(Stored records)
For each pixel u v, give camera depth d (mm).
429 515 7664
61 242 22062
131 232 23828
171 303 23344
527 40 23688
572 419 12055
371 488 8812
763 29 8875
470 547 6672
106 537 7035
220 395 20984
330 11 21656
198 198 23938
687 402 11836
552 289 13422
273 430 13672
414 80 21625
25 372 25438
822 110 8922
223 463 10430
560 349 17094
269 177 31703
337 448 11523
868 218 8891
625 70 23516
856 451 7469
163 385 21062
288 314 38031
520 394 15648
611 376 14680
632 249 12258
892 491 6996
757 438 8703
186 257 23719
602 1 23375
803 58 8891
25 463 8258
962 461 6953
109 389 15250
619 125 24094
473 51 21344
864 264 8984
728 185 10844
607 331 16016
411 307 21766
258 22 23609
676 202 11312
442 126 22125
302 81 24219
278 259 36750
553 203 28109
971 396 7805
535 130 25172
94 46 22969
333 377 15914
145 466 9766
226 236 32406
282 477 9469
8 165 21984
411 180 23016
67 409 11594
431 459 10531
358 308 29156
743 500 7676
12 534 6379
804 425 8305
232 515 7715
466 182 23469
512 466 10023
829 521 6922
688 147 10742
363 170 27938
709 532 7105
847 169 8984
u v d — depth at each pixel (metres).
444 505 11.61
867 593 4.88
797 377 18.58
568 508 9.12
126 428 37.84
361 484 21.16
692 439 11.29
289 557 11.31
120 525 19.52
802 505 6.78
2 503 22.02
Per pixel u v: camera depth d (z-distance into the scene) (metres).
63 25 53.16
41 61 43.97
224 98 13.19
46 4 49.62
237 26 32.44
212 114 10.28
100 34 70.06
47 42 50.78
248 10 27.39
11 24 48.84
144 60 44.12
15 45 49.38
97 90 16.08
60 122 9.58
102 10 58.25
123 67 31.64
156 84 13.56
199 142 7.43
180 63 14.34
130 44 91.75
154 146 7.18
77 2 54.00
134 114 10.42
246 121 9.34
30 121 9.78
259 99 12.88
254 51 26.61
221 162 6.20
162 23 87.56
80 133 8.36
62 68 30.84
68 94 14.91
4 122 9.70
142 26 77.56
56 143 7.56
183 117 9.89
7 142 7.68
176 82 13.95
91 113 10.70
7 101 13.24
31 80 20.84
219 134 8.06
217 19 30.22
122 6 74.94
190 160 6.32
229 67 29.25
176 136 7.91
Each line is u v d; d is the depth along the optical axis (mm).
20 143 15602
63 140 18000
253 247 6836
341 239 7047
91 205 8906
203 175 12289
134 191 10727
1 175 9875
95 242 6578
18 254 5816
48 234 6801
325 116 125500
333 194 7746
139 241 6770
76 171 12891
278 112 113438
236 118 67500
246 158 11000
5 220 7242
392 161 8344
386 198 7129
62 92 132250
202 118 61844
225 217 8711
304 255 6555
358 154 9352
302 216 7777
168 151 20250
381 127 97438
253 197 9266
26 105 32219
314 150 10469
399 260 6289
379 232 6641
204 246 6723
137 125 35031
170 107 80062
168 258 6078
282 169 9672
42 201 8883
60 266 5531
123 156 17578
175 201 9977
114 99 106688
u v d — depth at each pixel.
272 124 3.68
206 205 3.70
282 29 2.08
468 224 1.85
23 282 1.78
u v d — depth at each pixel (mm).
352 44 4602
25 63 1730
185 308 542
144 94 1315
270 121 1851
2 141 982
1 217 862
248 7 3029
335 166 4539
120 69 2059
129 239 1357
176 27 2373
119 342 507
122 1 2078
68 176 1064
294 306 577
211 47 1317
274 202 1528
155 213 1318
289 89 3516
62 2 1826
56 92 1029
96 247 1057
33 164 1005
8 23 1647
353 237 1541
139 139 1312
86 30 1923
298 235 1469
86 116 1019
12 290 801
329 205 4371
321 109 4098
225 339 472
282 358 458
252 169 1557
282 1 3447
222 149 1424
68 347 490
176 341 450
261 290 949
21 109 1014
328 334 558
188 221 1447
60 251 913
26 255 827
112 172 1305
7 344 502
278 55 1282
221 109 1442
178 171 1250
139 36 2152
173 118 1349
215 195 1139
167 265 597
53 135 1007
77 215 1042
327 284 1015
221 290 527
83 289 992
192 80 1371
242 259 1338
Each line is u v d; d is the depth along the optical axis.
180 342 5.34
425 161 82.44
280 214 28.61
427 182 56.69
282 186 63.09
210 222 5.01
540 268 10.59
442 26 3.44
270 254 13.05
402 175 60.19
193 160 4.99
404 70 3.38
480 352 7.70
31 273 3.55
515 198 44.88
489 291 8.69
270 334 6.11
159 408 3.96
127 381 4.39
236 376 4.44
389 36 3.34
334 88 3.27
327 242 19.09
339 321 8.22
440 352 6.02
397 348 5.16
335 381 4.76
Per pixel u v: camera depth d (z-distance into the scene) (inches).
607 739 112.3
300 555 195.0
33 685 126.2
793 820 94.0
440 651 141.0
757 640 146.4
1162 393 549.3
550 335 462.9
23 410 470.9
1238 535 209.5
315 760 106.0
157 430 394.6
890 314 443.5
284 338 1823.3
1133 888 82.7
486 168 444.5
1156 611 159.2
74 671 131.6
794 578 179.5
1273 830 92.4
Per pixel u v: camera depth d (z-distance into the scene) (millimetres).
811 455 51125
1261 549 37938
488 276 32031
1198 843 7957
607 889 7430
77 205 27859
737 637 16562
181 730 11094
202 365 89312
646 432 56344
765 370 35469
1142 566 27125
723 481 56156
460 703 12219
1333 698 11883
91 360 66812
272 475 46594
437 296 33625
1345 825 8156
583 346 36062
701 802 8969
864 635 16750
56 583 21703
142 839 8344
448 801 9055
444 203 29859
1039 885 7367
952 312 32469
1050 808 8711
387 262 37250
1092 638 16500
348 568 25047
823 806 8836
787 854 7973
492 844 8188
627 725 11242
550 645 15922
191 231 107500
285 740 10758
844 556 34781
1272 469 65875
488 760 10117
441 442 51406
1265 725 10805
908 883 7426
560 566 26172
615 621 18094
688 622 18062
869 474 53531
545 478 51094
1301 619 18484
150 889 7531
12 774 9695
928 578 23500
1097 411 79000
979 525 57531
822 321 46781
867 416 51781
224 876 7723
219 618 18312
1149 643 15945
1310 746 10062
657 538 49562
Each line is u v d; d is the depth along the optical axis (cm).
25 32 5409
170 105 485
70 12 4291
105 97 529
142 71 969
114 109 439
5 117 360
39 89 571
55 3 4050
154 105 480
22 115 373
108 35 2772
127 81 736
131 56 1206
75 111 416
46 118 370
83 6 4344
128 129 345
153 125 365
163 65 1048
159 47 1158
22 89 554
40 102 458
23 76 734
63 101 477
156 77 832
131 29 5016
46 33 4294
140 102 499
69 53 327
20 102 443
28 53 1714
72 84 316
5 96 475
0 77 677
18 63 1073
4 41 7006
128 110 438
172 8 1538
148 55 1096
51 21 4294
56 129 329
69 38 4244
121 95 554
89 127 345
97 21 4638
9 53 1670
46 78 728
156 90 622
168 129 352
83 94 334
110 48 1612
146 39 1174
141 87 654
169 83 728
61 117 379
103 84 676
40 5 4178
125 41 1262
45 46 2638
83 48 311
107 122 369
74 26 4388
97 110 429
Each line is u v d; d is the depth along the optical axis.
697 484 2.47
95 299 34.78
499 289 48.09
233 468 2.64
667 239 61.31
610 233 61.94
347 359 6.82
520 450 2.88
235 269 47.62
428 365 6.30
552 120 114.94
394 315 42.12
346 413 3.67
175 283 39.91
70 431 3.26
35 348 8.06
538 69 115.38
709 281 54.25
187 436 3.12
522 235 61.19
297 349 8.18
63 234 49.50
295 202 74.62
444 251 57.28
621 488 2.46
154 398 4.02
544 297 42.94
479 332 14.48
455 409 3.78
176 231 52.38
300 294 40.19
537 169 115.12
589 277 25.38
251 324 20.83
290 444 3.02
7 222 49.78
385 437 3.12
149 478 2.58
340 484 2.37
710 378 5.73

● **Instructions for the task**: Of all the entries above, retype exactly the lines from the line with "688 147 10742" to the line with "246 121 9.34", both included, and no others.

● **Written answer**:
688 147 10742
363 170 27938
709 532 7105
847 169 8984
u v d — depth at each pixel (metres).
444 505 11.61
867 593 4.88
797 377 18.58
568 508 9.12
126 428 37.84
361 484 21.16
692 439 11.29
289 557 11.31
120 525 19.52
802 505 6.78
2 503 22.02
Per pixel u v: camera depth d (z-distance into the scene) (metres).
63 25 53.16
41 61 43.97
224 98 13.19
46 4 49.62
237 26 32.44
212 114 10.28
100 34 70.06
47 42 50.78
248 10 27.39
11 24 48.84
144 60 44.12
15 45 49.38
97 90 16.08
60 122 9.58
102 10 58.25
123 67 31.64
156 84 13.56
199 142 7.43
180 63 14.34
130 44 91.75
154 146 7.18
77 2 54.00
134 114 10.42
246 121 9.34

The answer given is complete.